Festival de Cannes 2016: le prodige Xavier Dolan décrochera-t-il enfin sa Palme avec "Juste la fin du Monde" ?

Festival de Cannes 2016: le prodige Xavier Dolan décrochera-t-il enfin sa Palme avec "Juste la fin du Monde" ?

REVANCHE – Injustement reparti avec un lot de consolation pour son inoubliable "Mommy" en 2014, la star du cinéma québécois signe l’un des films les plus attendus de la compétition. Zoom sur "Juste la fin du monde" avec l’un des castings les plus glam du festival.

A 27 ans, il a déjà six films et cinq sélections cannoises à son actif. Révélé à la Quinzaine des réalisateurs en 2009 avec J’ai tué ma mère et sélectionné en 2010 et 2011 à Un Certain regard avec Les amours imaginaires et Laurence Anyways, Xavier Dolan avait surtout provoqué le raz-de-marée émotionnel de l’édition 2014 avec l’électrochoc Mommy.

Si le film n’avait alors gagné "que" le Prix du Jury ex-æquo avec Adieu au langage de Jean-Luc Godard, les festivaliers lui avaient unanimement remis la Palme du cœur. Laquelle s’était confirmée lors du discours de remerciement du cinéaste : "Restez fidèles à ce que vous êtes. Accrochons-nous à nos rêves, car nous pouvons changer le monde par nos rêves (...). Tout est possible à qui rêve, ose, travaille et n'abandonne jamais."

Un sujet universel

C’est fort de ce passé cannois que le jeune Québécois présente son sixième nouveau long-métrage en compétition cette année.
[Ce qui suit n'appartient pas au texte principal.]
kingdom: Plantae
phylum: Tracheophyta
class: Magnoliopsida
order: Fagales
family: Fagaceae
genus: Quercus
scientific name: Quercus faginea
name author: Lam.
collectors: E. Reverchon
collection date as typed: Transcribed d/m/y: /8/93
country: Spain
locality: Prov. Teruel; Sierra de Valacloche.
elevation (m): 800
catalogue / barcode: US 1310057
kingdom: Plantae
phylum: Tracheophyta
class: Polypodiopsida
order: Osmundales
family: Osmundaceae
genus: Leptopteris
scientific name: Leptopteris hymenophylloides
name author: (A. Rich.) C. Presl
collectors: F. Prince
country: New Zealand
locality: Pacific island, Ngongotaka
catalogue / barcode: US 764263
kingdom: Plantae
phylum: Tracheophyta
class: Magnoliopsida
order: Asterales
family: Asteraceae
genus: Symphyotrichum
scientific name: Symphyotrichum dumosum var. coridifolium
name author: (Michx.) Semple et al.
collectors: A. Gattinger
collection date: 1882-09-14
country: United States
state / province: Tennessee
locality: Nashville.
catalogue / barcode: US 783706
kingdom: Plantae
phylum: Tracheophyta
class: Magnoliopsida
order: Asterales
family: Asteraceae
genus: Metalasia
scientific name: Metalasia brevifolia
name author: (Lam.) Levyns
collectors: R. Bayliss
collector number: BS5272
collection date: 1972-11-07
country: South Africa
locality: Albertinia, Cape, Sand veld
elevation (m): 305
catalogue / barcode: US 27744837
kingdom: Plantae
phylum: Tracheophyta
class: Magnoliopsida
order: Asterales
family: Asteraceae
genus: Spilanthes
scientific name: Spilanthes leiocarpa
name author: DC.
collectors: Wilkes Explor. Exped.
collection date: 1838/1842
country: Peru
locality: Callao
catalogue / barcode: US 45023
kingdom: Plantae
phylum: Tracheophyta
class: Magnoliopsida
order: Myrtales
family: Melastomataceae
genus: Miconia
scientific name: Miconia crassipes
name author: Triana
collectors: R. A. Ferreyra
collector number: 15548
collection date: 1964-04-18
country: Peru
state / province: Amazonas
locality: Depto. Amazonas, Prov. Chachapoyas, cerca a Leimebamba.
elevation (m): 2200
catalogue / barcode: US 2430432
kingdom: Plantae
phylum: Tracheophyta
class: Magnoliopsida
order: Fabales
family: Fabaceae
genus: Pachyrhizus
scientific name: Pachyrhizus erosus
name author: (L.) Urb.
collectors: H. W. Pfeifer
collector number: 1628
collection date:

Adapté de la pièce de théâtre éponyme de Jean-Luc Lagarce, auteur décédé du sida en 1995, Juste la fin du monde se déroule sur un après-midi : après 12 ans d’absence, un auteur retourne dans son village natal afin d’annoncer à sa famille qu’il est condamné.

"Dans ses thèmes, ses personnages, son intimité et son émotivité, le film démontre que, malgré les nuances qui définissent et divisent souvent nos cultures, le désamour de nos proches, les tensions fraternelles ou même le manque d’écoute touchent à des cordes si profondes qu’elles résonnent en nous et s’accordent à toutes les origines, tous les accents, toutes les provenances", a déclaré le metteur en scène au sujet de son premier film tourné avec un casting 100% français.

Gaspard Ulliel campe ainsi le personnage central de l’histoire, fils de Nathalie Baye (déjà dans Laurence Anyways), frère de Léa Seydoux et de Vincent Cassel, ici marié avec Marion Cotillard. Si le film, qui sortira en salles le 21 septembre, repartait bredouille de la Croisette, une chose est sûre : il offrira au 69e festival de Cannes l’une de ses plus belles montées des marches.